С Анджеем Голомбеком я заключил своего рода соглашение. Этот юноша — я хотел сказать: мужчина, ибо он уже стал мужчиной, — понял причины моего самоустранения и согласился осуществить мои потенциальные возможности. Если называть вещи своими именами, я заключил с Анджеем договор, как заключают договор с дьяволом, договор о моей душе. Я отдал ее Анджею и остался один с моим «отсутствием души», то есть с черствостью, неверием и неспособностью действовать. Вернее, это не отсутствие души, а крайняя душевная низость, тот порог, которого мне уже не переступить. И, может, именно благодаря этой констатации окончательного отказа от души меня переполняет радость, и все, что я переживаю в своем извечном одиночестве, представляется мне чем-то абсолютно совершенным. На моем термометре отмечено самое низкое деление, тридцать пять градусов, и именно этот столбик ртути, не поднявшийся (но способный подняться до сорока градусов), производит впечатление эстетического и этического совершенства.
Не могу себе представить, что, оставшись живым, ты не вернешься в Польшу. Любой разумный человек знает теперь, что будет и кто победит. Уже однажды, в младенчестве, ты терял свое состояние. Я помню, как дворовый человек Билинских привез тебя, завернутого в бурку. Удивительное это было зрелище, и я запомнил его на всю жизнь: ты был так трогательно мал, и я готов был полюбить тебя, как сына. Но не смейся — не полюбил. Столько вопросов занимало меня тогда и позднее, а главное, по многим причинам я чувствовал себя настолько выдохшимся, опустошенным до дна, словно раздавленным, что уже не мог жить просто и заниматься чем-либо всерьез, даже тобой. Тебя воспитывала мать, и, должен признаться, ты был ужасен. Я много говорил о тебе с твоей матерью, когда мы путешествовали вместе в Испанию, и это был один из страшных вопросов, тяготивших меня во время всей этой кошмарной поездки. Именно там я и увидел, как людям нравится убивать — даже своих любимых.

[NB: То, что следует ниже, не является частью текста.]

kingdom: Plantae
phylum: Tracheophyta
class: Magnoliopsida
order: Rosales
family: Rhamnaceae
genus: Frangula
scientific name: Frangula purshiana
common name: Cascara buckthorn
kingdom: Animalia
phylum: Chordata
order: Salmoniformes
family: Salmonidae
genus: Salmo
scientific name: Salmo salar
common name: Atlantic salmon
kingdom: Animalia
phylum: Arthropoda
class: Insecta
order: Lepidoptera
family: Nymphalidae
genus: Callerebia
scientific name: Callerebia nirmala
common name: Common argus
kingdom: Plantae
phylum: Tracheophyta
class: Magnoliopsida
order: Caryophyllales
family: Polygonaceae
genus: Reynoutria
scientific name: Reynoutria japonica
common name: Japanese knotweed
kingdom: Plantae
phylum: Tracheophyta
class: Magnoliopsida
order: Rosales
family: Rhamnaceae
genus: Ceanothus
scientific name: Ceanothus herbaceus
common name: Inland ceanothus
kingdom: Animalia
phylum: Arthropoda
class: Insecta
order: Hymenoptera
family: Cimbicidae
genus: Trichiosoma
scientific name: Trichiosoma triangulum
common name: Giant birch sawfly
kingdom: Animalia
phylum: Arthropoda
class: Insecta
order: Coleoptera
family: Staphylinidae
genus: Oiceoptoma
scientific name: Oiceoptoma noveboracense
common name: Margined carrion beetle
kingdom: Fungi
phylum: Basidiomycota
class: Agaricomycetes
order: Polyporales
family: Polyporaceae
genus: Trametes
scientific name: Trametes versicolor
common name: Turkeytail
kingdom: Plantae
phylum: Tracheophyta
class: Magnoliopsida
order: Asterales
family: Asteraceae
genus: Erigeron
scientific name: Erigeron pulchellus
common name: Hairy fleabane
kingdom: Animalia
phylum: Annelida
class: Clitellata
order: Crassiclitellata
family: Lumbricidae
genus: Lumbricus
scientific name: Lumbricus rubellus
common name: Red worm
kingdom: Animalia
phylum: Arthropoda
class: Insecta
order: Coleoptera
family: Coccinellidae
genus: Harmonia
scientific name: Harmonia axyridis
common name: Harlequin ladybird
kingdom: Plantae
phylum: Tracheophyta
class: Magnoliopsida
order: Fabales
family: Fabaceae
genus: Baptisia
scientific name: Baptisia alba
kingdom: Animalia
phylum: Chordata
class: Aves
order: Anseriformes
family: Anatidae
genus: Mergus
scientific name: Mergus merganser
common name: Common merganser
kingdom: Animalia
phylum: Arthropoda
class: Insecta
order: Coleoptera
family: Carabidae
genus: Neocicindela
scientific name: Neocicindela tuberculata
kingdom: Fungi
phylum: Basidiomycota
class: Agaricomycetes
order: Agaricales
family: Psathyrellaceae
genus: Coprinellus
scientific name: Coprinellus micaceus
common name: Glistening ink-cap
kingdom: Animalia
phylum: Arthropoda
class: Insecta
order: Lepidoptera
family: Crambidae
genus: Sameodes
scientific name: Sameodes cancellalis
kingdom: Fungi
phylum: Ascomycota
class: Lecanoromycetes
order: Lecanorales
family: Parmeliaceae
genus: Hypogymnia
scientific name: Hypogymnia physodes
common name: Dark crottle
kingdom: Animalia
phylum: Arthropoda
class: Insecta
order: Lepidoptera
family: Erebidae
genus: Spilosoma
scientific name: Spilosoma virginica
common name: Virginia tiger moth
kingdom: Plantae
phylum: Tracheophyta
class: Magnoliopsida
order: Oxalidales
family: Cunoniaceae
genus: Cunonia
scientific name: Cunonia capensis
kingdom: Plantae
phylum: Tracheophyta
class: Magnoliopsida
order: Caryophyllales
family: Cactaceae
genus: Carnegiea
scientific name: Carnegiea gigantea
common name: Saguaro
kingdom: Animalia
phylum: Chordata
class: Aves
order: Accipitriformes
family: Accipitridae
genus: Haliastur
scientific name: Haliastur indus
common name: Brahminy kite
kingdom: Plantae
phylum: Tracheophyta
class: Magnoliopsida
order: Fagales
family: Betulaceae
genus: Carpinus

Если я пишу тебе, то, значит, действительно полагаю, что ты изменился. Ты не мог остаться тем маленьким Билинским, который рисует такие миленькие картиночки. Пейзажи ты никогда не рисовал, но получился бы у тебя военный пейзаж? Например, обычный лес, но чтобы чувствовалось, что в этом лесу совершено массовое убийство? Чтобы это был такой лес, как тут, под Коморовом. Или высокий дуб, но чтобы явствовало, что под этим дубом лежит мой убитый друг Янек Вевюрский, лучший из людей, которых я встречал на этой земле.
Я полагаю, что ты изменился. Ибо только изменившись, ты сможешь оценить то, что найдешь здесь: пепелище разбитой Польши. Польша сожжена и разбита или разбита и сожжена. И наверняка еще будет гореть. Это страшно и тяжело, но чтобы сюда вернуться, надо стать совсем другим человеком. Думаю, что ты полюбишь ее, как полюбил я. Не сразу, ибо тру дно полюбить этот конгломерат исторических нелепостей, кровопролитных эскапад, гениальных пастырей от поэзии, всегда желающих быть чем-то большим, нежели ремесленники, людей низких, скверных, лишенных размаха — нагромождение вещей не столько плохих или гнусных, сколько попросту отталкивающих. Особенно история. Но ведь история — это то, что мы преобразуем, даже прошлое преобразуем, и, может, тебе удастся так преобразить будущие времена, что и минувшее преобразится. Мы никогда не испытывали недостатка в людях, но и самые великие из них отличались подлостью. И к подлости примешивалась доза глупости, превышающая ту, которая необходима творческому человеку. А порой это была не глупость, а слепота, что гораздо хуже.
Дорогой Алек, ты все это преодолеешь, ибо ты знаешь, что такое Польша. Балы и охоты немногому тебя научили, но я знаю, что ты полюбишь, как полюбил я, самую суть польского духа. Когда я приехал сюда из Одессы, все показалось мне узким и мелкотравчатым, кроме твоей бабки и невзрачного паренька, который из-под лестницы на Брацкой ушел в ряды силезских повстанцев. Я знал, что силезское восстание — блеф. А он не знал. И, может, поэтому силезское восстание не было блефом, хоть там хватало и простачков и ловкачей. Но Янек Вевюрский свято верил. И я вдруг полюбил его. Это было нечто такое, что наполнило мою жизнь неожиданным содержанием.
Разумеется, тогда я не имел об этом представления. Я понял это теперь, когда Янек лежит в песке под дубом в Комарове, а мы ждем окончания войны, чтобы выкопать его из этого песка и «прилично» похоронить. (Разве можно совершить прилично этот страшный обряд?)